**Task:** Would you please transcribe the records below exactly, leaving out the pictures?

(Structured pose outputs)
########

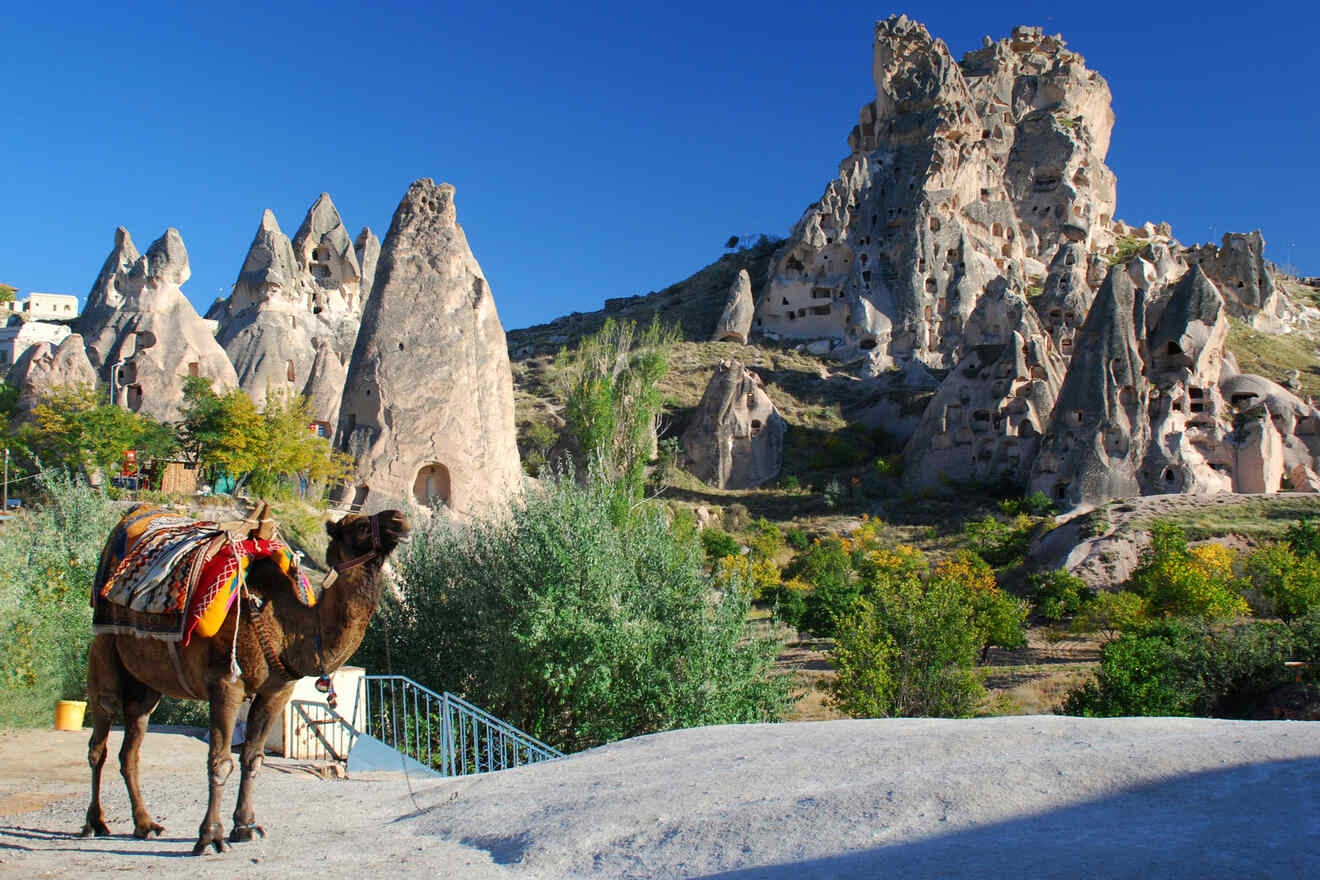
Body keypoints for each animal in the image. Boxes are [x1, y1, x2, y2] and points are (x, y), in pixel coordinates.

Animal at [80, 506, 409, 854]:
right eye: (360, 526)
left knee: (131, 747)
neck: (289, 626)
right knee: (99, 741)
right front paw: (210, 836)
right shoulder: (226, 684)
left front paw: (245, 826)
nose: (399, 519)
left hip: (146, 687)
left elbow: (253, 758)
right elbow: (220, 761)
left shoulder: (277, 690)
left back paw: (145, 825)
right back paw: (94, 823)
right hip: (103, 650)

########

**Output below:**
Body keypoints for each animal in the image. Boxes are [x1, y1, x2, y2] and points are (x, y), in pixel coordinates.

Animal at [80, 506, 409, 854]:
right eye: (360, 526)
left knee: (131, 747)
neck: (289, 626)
right knee: (99, 741)
right front paw: (210, 836)
right shoulder: (226, 684)
left front paw: (245, 826)
nose: (399, 519)
left hip: (146, 687)
left elbow: (253, 758)
right elbow: (220, 761)
left shoulder: (277, 690)
left back paw: (145, 825)
right back paw: (94, 823)
right hip: (103, 650)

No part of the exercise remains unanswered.